Like André 3000 Before Him, J.I.D Reminds Everyone The South Still Has Something To Say

After D4L’s snap sound fell out of favor, Atlanta still pushed out artists such as Yung LA, Que, OJ Da Juiceman, Shop Boyz, Cash Out and OG Maco — all who may not have enjoyed the same name recognition when their hit singles were first released but the power of the music (or the template they were made from) hasn’t left the culture’s sound and the would-be one-hit wonders are now commanding the space.

The past five years has fully exemplified the city’s stronghold on rap. Whether it was a fully reunited Migos in 2016 telling the world what “Bad & Boujee” meant (and grabbing several platinum plaques in the process), Lil Baby dominating the Billboard 200 chart this year or even having a Gucci Mane for bragging rights or Killer Mike for political points — or 2 Chainz for a lavish mix of both.
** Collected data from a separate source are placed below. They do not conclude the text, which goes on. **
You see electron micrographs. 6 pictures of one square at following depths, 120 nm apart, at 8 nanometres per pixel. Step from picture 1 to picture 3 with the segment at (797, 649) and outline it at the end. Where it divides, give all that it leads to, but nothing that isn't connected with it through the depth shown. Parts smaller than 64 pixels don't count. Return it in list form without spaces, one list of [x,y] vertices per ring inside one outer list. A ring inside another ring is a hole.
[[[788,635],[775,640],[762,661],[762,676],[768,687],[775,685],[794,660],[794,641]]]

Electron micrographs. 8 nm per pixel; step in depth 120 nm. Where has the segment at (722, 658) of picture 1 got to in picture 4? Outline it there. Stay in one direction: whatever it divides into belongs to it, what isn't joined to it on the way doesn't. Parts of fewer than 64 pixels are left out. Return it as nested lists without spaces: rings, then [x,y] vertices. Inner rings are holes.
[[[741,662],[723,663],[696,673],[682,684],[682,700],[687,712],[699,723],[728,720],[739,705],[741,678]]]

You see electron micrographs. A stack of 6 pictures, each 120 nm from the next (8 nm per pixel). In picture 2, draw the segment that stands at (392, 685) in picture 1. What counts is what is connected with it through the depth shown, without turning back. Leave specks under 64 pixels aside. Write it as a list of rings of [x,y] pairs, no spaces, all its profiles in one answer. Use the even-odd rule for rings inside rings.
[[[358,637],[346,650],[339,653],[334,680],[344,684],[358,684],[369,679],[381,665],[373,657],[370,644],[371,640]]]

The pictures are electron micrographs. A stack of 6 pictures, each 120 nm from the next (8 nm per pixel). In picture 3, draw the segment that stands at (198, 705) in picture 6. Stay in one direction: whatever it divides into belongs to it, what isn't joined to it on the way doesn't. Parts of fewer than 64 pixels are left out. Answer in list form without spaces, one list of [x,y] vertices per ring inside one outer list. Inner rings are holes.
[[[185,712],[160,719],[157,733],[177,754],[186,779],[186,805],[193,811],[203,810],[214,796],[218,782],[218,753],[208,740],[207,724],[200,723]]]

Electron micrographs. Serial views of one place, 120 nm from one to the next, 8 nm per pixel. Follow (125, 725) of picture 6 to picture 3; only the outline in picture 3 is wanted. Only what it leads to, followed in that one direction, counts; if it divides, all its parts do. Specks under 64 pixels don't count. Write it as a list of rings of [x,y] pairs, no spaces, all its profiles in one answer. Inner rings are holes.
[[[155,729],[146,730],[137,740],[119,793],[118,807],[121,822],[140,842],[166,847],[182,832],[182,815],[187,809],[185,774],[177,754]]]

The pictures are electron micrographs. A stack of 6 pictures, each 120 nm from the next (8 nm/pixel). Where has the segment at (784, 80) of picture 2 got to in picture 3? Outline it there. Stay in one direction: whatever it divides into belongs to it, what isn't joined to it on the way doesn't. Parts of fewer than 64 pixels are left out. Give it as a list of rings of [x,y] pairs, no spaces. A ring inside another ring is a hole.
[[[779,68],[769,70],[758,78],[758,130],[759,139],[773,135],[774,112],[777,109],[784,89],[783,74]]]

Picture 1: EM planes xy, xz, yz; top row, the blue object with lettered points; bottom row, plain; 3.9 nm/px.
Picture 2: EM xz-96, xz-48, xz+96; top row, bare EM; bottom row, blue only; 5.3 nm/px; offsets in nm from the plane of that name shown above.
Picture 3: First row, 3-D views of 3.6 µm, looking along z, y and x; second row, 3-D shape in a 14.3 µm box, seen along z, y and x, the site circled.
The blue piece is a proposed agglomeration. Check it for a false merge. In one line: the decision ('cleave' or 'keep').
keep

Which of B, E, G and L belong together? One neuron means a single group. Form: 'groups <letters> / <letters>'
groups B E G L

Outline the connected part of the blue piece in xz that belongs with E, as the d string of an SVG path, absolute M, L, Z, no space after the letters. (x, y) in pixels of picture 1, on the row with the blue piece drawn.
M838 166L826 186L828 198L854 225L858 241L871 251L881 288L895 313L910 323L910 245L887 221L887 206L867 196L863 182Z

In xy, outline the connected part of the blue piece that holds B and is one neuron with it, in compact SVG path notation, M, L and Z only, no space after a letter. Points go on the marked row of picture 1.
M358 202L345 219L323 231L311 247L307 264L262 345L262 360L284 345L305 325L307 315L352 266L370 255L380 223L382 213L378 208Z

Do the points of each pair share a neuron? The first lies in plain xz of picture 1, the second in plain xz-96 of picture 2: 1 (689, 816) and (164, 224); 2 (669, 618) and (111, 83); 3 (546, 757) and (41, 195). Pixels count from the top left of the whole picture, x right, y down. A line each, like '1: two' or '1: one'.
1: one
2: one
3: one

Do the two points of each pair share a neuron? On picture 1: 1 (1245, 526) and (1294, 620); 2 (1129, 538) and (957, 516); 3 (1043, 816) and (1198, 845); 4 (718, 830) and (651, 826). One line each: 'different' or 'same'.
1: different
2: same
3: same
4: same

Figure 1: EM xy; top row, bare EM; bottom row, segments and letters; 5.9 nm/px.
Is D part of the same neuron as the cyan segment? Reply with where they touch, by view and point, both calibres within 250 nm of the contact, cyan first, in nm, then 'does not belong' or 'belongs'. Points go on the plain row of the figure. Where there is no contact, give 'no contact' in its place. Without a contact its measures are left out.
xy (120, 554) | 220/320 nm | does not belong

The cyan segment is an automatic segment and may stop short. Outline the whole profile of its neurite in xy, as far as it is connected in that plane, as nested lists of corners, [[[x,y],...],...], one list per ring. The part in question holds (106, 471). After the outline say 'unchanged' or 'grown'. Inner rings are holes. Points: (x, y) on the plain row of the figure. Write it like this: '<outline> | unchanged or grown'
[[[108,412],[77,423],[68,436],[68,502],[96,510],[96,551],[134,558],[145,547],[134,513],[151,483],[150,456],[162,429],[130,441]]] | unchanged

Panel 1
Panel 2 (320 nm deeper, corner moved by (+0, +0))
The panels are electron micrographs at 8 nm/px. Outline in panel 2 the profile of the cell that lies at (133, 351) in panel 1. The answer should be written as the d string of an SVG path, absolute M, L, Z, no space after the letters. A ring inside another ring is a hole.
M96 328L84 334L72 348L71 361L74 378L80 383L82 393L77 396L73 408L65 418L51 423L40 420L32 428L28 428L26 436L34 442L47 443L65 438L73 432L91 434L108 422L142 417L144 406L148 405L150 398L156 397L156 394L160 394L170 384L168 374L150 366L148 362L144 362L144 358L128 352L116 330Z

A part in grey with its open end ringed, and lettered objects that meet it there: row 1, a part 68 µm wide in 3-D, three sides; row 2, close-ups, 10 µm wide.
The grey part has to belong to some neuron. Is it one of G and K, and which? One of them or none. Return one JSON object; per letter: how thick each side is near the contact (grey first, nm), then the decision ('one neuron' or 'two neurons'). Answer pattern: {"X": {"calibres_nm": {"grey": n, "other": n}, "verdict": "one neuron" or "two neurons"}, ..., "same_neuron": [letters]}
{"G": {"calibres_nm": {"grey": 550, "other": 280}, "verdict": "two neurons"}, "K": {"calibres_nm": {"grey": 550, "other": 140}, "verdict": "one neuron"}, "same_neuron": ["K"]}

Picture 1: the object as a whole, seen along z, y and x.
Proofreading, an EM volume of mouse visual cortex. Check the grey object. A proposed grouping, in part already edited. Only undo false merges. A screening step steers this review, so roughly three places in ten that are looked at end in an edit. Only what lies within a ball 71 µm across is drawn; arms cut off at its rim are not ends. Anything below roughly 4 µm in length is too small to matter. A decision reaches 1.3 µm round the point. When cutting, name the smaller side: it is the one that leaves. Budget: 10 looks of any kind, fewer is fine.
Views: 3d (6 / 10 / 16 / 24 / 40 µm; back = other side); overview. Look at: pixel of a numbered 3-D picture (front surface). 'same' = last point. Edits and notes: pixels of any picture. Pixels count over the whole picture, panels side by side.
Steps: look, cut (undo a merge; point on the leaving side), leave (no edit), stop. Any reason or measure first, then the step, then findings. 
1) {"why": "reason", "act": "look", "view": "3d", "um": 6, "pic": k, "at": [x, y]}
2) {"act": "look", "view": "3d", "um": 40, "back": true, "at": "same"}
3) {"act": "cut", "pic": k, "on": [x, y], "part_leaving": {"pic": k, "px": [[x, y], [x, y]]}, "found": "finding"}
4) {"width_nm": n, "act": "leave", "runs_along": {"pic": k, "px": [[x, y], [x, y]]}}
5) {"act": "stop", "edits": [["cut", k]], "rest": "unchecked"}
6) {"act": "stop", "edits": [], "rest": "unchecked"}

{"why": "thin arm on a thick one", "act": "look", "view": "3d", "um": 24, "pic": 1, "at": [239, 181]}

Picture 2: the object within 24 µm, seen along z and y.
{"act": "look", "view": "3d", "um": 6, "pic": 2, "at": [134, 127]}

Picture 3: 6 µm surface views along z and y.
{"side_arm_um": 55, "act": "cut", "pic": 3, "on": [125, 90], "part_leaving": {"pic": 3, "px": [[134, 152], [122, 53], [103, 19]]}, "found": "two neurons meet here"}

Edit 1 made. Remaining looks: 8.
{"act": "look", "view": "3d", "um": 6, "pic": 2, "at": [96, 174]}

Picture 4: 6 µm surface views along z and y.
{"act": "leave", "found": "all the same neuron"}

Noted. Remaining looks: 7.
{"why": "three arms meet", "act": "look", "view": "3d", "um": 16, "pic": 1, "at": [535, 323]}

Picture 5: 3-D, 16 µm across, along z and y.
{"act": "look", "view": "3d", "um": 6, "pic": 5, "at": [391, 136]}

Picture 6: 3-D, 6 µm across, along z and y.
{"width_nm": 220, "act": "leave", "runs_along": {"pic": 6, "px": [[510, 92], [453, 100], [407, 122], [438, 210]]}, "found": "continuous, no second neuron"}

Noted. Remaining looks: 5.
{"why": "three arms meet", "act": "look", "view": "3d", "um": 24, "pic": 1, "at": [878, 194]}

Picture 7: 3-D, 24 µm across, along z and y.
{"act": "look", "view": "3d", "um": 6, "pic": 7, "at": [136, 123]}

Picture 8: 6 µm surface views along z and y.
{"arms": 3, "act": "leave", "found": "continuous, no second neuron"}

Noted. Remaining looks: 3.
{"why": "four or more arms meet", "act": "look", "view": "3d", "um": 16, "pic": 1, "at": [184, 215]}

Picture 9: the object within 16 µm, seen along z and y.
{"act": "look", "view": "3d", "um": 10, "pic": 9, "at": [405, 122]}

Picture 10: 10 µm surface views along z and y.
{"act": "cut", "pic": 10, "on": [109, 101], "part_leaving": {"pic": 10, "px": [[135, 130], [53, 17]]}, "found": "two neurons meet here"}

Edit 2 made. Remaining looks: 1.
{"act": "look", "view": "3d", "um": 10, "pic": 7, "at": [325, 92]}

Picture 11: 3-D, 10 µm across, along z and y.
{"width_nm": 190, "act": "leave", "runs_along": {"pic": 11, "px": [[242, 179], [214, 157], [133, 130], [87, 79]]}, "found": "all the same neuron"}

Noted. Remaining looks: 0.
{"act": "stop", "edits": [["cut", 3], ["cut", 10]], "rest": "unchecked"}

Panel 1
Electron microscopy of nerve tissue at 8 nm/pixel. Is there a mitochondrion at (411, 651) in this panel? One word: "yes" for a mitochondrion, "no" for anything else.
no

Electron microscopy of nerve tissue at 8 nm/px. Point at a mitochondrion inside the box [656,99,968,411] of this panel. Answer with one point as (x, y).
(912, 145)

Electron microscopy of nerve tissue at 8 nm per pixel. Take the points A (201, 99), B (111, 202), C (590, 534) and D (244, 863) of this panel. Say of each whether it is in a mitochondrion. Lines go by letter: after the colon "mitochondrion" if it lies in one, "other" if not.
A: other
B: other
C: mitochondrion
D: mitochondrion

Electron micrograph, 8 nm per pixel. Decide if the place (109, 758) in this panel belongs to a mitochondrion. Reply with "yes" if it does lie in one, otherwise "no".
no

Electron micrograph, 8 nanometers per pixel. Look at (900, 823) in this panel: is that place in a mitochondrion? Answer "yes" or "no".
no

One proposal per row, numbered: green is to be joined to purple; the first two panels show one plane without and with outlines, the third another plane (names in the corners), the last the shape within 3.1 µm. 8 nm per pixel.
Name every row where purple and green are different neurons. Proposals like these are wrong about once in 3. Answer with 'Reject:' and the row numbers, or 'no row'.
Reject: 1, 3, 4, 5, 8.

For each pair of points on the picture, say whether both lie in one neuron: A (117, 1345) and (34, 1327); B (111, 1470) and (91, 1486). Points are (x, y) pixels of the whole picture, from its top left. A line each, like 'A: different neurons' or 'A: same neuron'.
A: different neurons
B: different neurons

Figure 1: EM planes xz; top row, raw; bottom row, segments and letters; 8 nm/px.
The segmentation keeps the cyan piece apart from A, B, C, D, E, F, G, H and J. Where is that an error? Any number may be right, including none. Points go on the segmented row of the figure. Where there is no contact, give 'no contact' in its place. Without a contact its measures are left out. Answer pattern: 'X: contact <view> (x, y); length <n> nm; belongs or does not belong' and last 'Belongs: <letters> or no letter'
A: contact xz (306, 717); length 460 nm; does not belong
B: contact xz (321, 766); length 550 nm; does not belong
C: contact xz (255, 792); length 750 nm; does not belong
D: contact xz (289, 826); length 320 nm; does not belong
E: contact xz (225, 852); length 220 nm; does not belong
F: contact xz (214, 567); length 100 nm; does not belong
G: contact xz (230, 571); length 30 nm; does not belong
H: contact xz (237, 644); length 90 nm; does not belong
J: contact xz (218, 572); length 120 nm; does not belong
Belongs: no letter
If subject matter determines your measure of artist greatness, Dreamville’s fostering of both soloist J.I.D and duo Earthgang has been one to revere. Aside from being go-to mentions whenever the city’s current lyrical depth is brought up, both acts can now say they’re Grammy-nominated after a breakout 2019.

A living legend like Future ignored mumble rap criticisms during his maddening 2015-2016 run that spawned fan-favorite albumixtapes Beast Mode, 56 Nights, DS2, Purple Reign, and the Drake collaboration What a Time to Be Alive and that never prevented younger superstars (Desiigner anyone?) from completely emulating his drip for their own individual success. And if you think that the aforementioned run was his peak, just know this is the same guy who dropped back-to-back albums in 2017, effortlessly making history in the process.

In today’s Hip Hop landscape, regional identification has all but been relegated to being used as a prop for the rapper’s scope of stunting — with smatterings of love for their city and scorn for the haters threading through the song’s crux. And it’s even harder to pinpoint in the actual sound. Take four of 2020’s hottest acts: A Boogie Wit Tha Hoodie, DaBaby, Freddie Gibbs and Roddy Ricch for example. All hold distinctively different sounds yet if they all claimed Atlanta, what would honestly change about their music aside from some specific city lyrics? The Atlanta sound has infiltrated every corner of the Hip Hop map.

Is having a song or two with longevity better than having a long career without the record placements? The question may still depend on the artist’s impact but in science, the dominant allele generally takes hold of the organism’s traits. In Hip Hop, it’s obviously not that fuckin’ different.

By placing yourself in Staples’ shoes when rap got really real for him, it’s hard to disagree when his point is being made with each rap release these days.